The records that follow must be repeated exactly, minus the images.

Saved data entries:
'''

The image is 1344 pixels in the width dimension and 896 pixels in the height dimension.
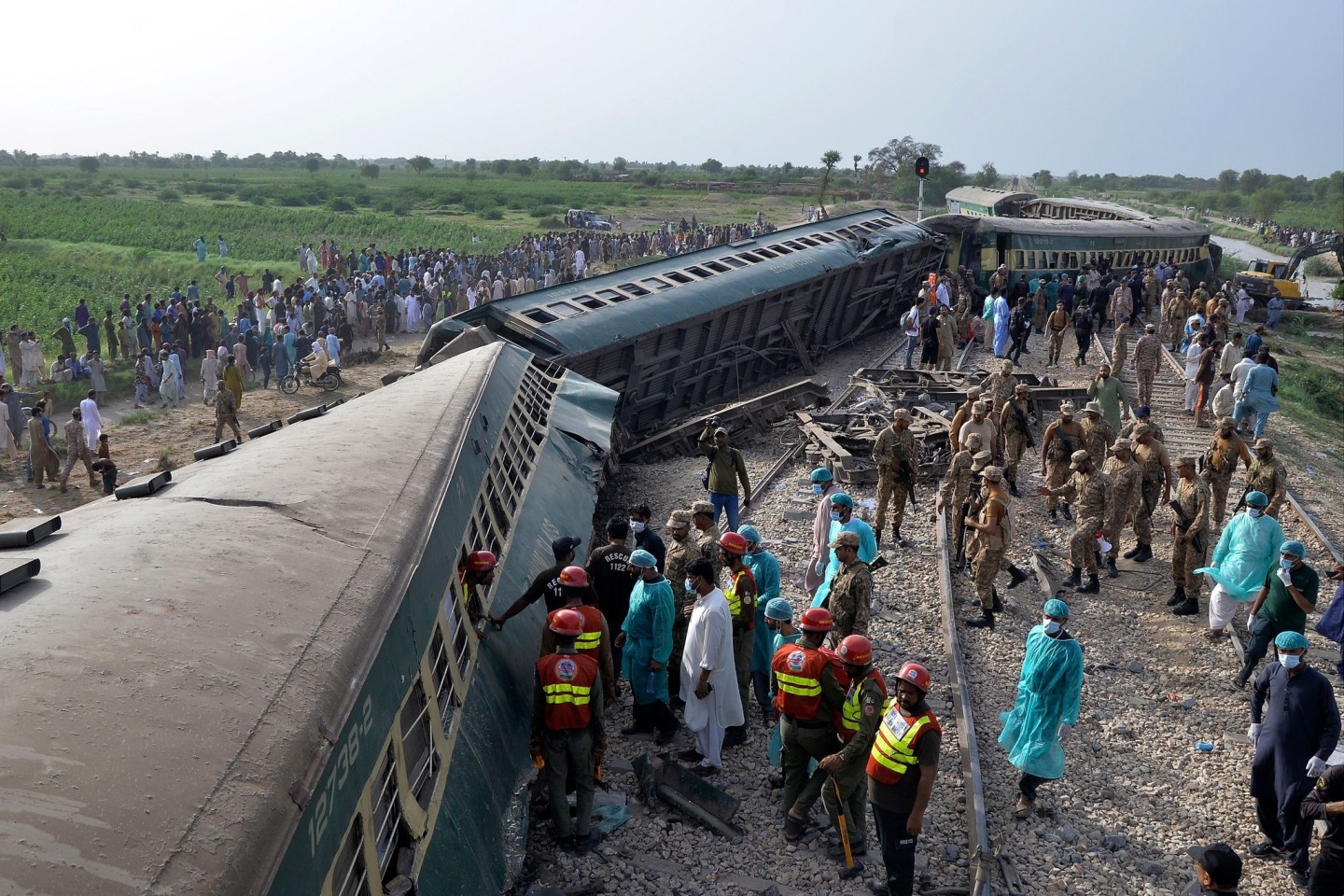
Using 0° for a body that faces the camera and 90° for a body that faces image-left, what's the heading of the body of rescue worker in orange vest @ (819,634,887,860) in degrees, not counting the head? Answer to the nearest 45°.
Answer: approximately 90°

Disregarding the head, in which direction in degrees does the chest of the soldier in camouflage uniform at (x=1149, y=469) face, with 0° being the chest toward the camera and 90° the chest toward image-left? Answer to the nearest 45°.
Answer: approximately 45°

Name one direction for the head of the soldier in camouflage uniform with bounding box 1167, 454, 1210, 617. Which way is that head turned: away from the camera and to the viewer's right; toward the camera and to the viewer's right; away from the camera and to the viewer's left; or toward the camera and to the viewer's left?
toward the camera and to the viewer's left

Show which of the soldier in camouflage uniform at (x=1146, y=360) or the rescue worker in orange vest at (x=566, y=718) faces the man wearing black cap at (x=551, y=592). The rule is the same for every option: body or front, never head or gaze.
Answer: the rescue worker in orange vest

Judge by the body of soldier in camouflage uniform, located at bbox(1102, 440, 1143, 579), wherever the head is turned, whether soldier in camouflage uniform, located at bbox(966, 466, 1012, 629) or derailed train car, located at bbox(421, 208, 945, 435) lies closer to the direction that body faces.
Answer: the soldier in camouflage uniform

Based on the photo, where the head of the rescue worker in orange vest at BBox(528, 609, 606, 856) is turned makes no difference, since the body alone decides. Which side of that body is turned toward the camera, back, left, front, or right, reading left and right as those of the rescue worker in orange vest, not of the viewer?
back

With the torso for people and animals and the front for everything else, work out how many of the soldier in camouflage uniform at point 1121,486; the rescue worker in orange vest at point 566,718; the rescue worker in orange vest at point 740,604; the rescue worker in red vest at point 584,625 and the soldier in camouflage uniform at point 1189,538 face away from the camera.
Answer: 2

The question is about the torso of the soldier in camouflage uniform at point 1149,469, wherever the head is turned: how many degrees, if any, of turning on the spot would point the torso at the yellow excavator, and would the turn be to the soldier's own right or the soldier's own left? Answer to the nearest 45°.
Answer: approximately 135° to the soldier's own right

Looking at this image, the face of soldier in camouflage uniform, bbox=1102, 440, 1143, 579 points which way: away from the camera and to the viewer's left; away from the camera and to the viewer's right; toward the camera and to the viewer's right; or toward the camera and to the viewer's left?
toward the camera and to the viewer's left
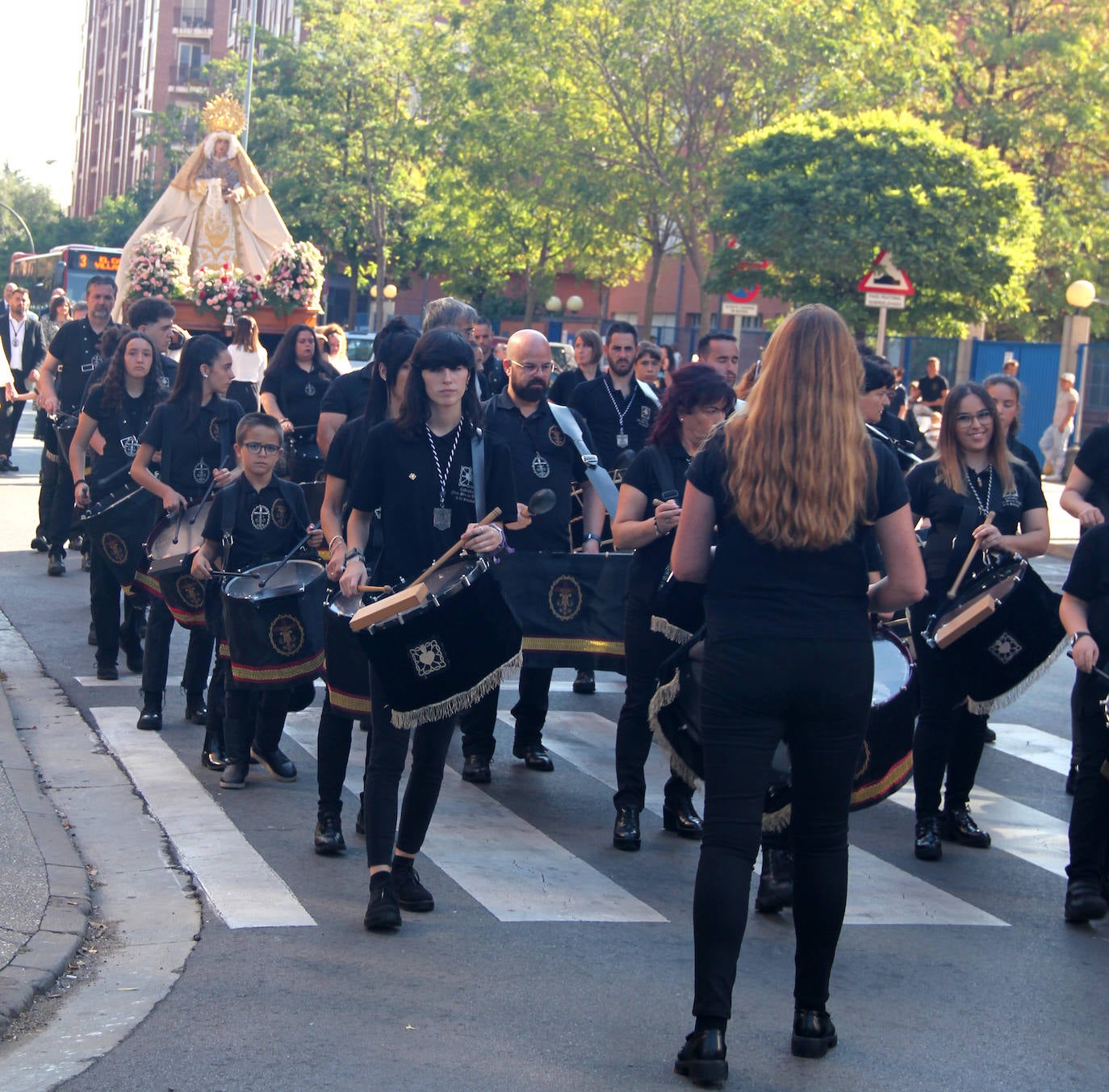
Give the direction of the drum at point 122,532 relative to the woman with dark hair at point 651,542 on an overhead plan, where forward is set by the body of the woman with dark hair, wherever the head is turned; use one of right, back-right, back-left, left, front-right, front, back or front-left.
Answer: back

'''

▶ [Output for this task]:
The image is 1344 pixels in the width dimension and 896 pixels in the height dimension.
Using 0° for a body that faces the camera and 90° for a body that faces image-left, what's the heading of the body of rescue worker in orange vest @ (819,634,887,860) in degrees, not counting the head? Answer to the nearest 45°.
Answer: approximately 90°

Disregarding the head, in which direction in degrees does the chest of the soldier in camouflage uniform at (x=1149, y=469) face, with 0° being the chest toward the camera and 90° the chest toward image-left? Answer to the nearest 45°.
Answer: approximately 45°

Name one direction for the head of the soldier in camouflage uniform with bounding box 1167, 454, 1210, 617. Which way is that head turned: away from the camera and to the viewer's right; toward the camera and to the viewer's right; away from the camera and to the viewer's left; or toward the camera and to the viewer's left?
toward the camera and to the viewer's left

Show which of the soldier in camouflage uniform at (x=1146, y=360) or the rescue worker in orange vest at (x=566, y=718) faces the man wearing black cap at (x=551, y=592). The rule is the same for every option: body or front, never head or gaze.
Answer: the rescue worker in orange vest

Judge by the body of soldier in camouflage uniform, located at bbox(1102, 440, 1143, 579), wherever the head is turned, whether soldier in camouflage uniform, located at bbox(966, 466, 1012, 629) or derailed train car, located at bbox(421, 208, 945, 435) lies closer to the direction that body faces.
Answer: the soldier in camouflage uniform

Based on the photo, where the head of the rescue worker in orange vest at BBox(528, 609, 606, 856) is turned makes no difference, since the body alone decides. Which side of that body is turned toward the camera, back, left, front, or right, reading left and right as those of the rescue worker in orange vest, not of the viewer?
back

With the torso for people and animals and the front for everything else, work out how many of the soldier in camouflage uniform at point 1121,486; the rescue worker in orange vest at point 566,718; the rescue worker in orange vest at point 740,604; the rescue worker in red vest at point 584,625 and the soldier in camouflage uniform at point 1189,538 face away from the camera.
Answer: 2

The question is about the torso of the soldier in camouflage uniform at point 1149,469, wherever the head is turned: how many degrees, if any, of turning on the spot would point the torso at the yellow excavator, and would the turn be to the soldier's own right or the soldier's own left? Answer to the nearest 45°.
Answer: approximately 135° to the soldier's own right

Looking at this image, the face of soldier in camouflage uniform, bbox=1102, 440, 1143, 579 points which way: away from the camera and to the viewer's left; away from the camera and to the viewer's right; toward the camera and to the viewer's right; or toward the camera and to the viewer's left?
toward the camera and to the viewer's left
Give the direction of the drum at point 122,532 relative to the woman with dark hair at point 651,542 on an overhead plan, where forward is set by the body of the woman with dark hair, wherever the head is turned; use one of right, back-right, back-left, left, front-right, front, back or front-left.
Answer: back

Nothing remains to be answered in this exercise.